At its core, the question gets at the obligation of an individual to a group, which is a dilemma that philosophers have pondered for millennia. We’re not going to resolve it definitively here, but we can sketch some default principles that operate in the great majority of cases.

It seems to me any group has a right to demand that its members play by the rules. Members don’t have to like the rules and can (and should) work to change them, as long as they recognize that there are consequences for violating the rules on the way to changing them. That’s why the United States is right to prosecute those who stormed the Capitol on January 6. You can object to the rules all you want, but breaking them has consequences.

So, membership in society does not demand agreement with each other about what the rules should be or conformity to a single vision of life. Instead, it demands respect and tolerance. A member must respect the rules of the group (even as they work to change them) and tolerate those who express their membership in a way that is different from other members. Respect and tolerance are far more important than agreement and conformity.

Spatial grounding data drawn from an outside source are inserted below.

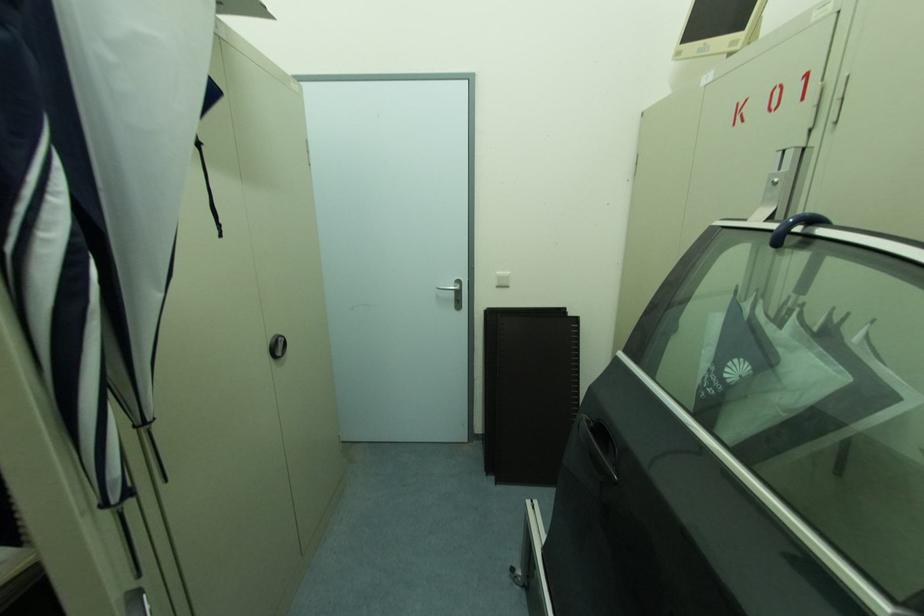
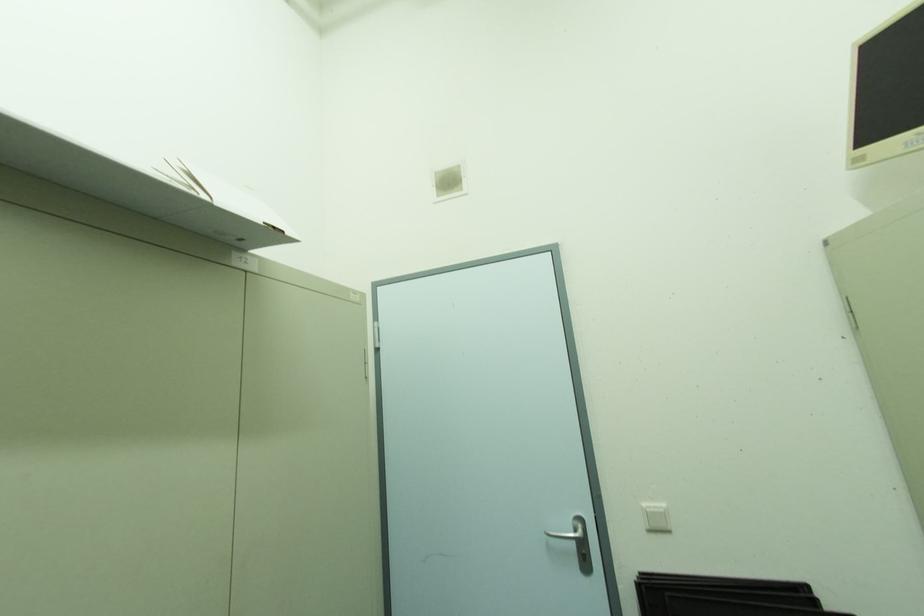
The first image is from the beginning of the video and the second image is from the end. How did the camera likely rotate when shooting the video?

The camera's rotation is toward left-up.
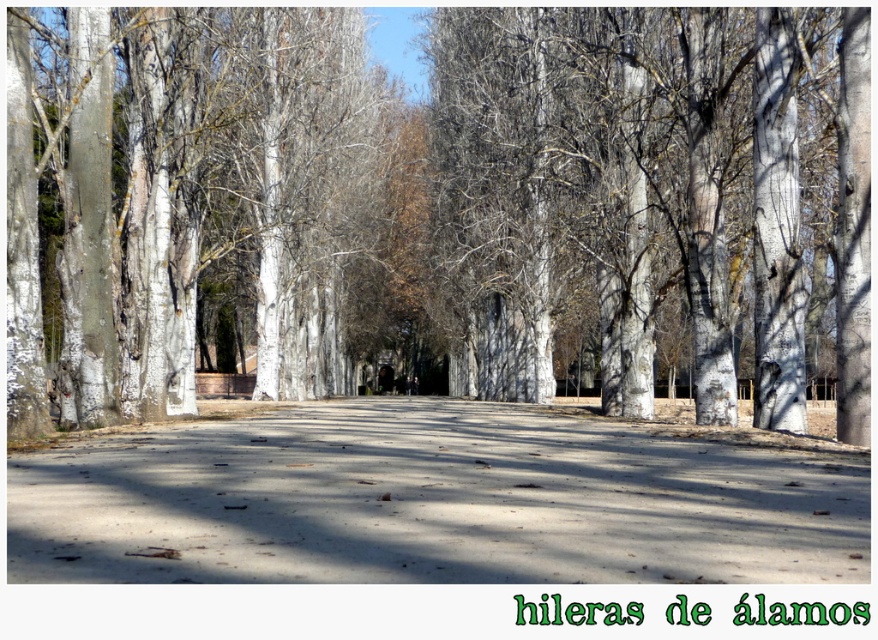
Is smooth white tree at center in front of smooth concrete path at center?

No, smooth white tree at center is further to the viewer.

Between point (177, 84) and point (414, 561), which one is positioned behind?

The point (177, 84) is more distant.

Image resolution: width=878 pixels, height=640 pixels. I want to click on smooth white tree at center, so click(x=440, y=202).

Identify the location of smooth white tree at center. (440, 202).

Image resolution: width=878 pixels, height=640 pixels. Describe the element at coordinates (440, 202) in the screenshot. I see `smooth white tree at center` at that location.

Does point (560, 188) come farther from viewer compared to point (157, 221)?

Yes.

Is point (621, 280) positioned before point (339, 259)?

Yes, it is.

What are the coordinates of `smooth white tree at center` in the screenshot? It's located at (440, 202).

Is smooth concrete path at center positioned behind white smooth tree at left?

No, it is not.

Who is higher up, smooth concrete path at center or white smooth tree at left?

white smooth tree at left is higher up.

The image size is (878, 640). I want to click on smooth concrete path at center, so click(430, 500).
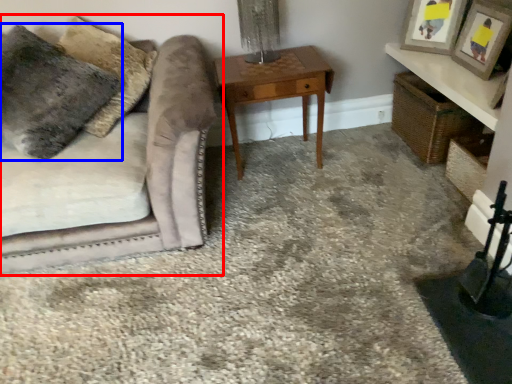
Question: Which point is further to the camera, studio couch (highlighted by a red box) or pillow (highlighted by a blue box)?

Choices:
 (A) studio couch
 (B) pillow

Answer: (B)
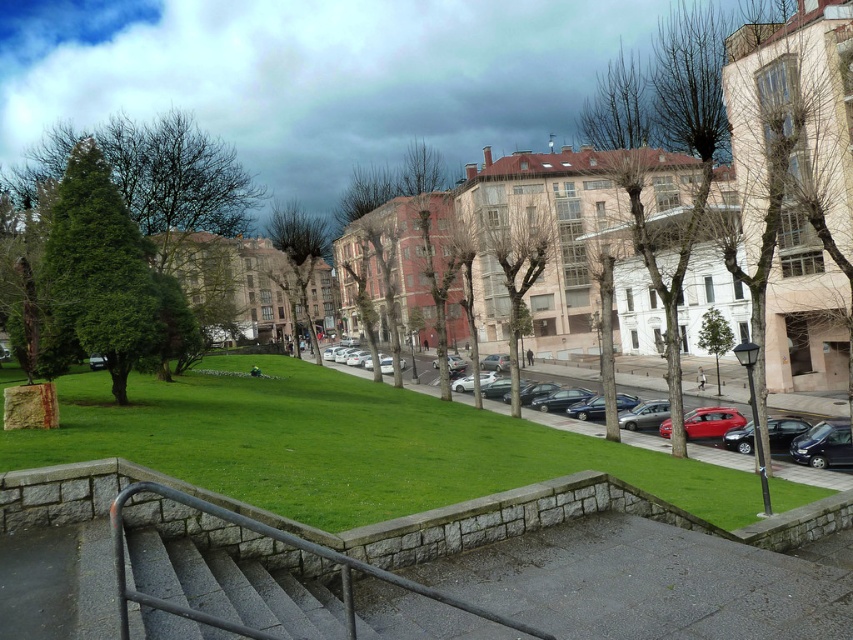
Is point (126, 120) positioned before point (422, 589)?

No, (126, 120) is behind (422, 589).

Between point (132, 134) and point (341, 561), which one is positioned behind?

Point (132, 134)

The height and width of the screenshot is (640, 853). In order to click on green textured tree at left in this screenshot , I will do `click(155, 173)`.

Does green leafy tree at center have a lesser height compared to metallic gray car at lower right?

No.

In the scene shown: Does green leafy tree at center come behind metallic gray car at lower right?

That is True.

Find the location of a particular element. green leafy tree at center is located at coordinates (299, 250).

Locate an element on the screen. The width and height of the screenshot is (853, 640). green leafy tree at center is located at coordinates (299, 250).

Does point (158, 212) lie in front of point (589, 403)?

No.

Is green textured tree at left wider than metallic silver car at lower center?

Yes, green textured tree at left is wider than metallic silver car at lower center.

Does point (39, 148) come closer to viewer compared to point (619, 410)?

No, (39, 148) is behind (619, 410).

Locate an element on the screen. green textured tree at left is located at coordinates (155, 173).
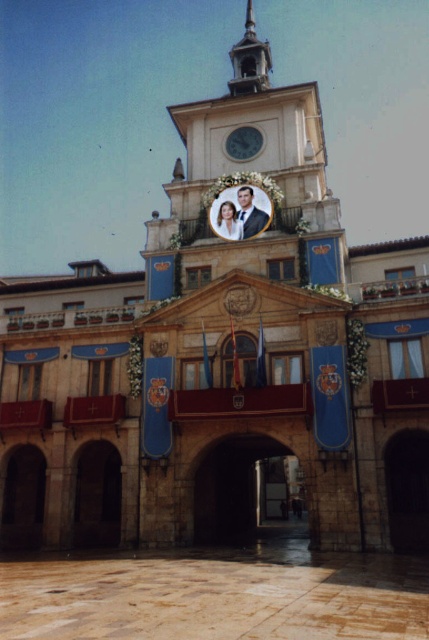
Who is higher up, smooth stone clock tower at center or polished wood spire at upper center?

Positioned higher is polished wood spire at upper center.

Who is more distant from viewer, (232, 60) or (247, 92)?

The point (232, 60) is more distant.

Where is `smooth stone clock tower at center`? Image resolution: width=429 pixels, height=640 pixels. smooth stone clock tower at center is located at coordinates (251, 177).

Who is lower down, polished wood spire at upper center or metallic clock face at center?

metallic clock face at center

What do you see at coordinates (250, 60) in the screenshot? The image size is (429, 640). I see `polished wood spire at upper center` at bounding box center [250, 60].

Where is `polished wood spire at upper center`? The height and width of the screenshot is (640, 429). polished wood spire at upper center is located at coordinates (250, 60).

Is smooth stone clock tower at center to the right of metallic clock face at center from the viewer's perspective?

Yes, smooth stone clock tower at center is to the right of metallic clock face at center.

Is smooth stone clock tower at center positioned behind metallic clock face at center?

That is False.

Between point (311, 116) and point (260, 140), which one is positioned in front?

Positioned in front is point (260, 140).

The image size is (429, 640). In order to click on smooth stone clock tower at center in this screenshot , I will do `click(251, 177)`.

If this is true, then I think we should be indifferent to how Mr. Teixeira characterizes himself. If he casts himself as a victim, his characterization may find favor with others and it may not; that is for him to discover. It may be sincere and it may not; that is for others to assess. The criminal legal system will judge him and in that way command respect for the rules he allegedly broke. But as long as he tolerates others, I am fully prepared to “leave him alone,” regardless of how he characterizes himself.

III

Of course, it all gets much more complicated than this. A group has no right to demand respect for rules created unfairly; slave-holders had no right to insist on respect for slave codes, to state an obvious example. But exceptions like that do not come into play in a case like this; no one says the rule prohibiting disclosure of classified information is itself illegitimate. It may (or may not) be misapplied in this case, but the rule itself is legitimate.

Far more challenging is conduct that is egregiously wrong but escapes criminal sanction. What does the group do if someone breaks rules that are unwritten? I have in mind here someone like Alex Jones, who weaponized his followers to torment and taunt the parents of the children killed in Sandy Hook. Jones committed a horrible social wrong but not a crime. If he were entirely unrepentant and insisted he committed no moral wrong, would we expect society to forgive him—that is, to “leave him alone” and let him rebuild his life—so long as he tolerated those who disagreed with him? If a person flagrantly disrespects the rules of the group but suffers no consequences, should society just let him be?

At least in Jones’ case, I think not, and will explain why in a later essay.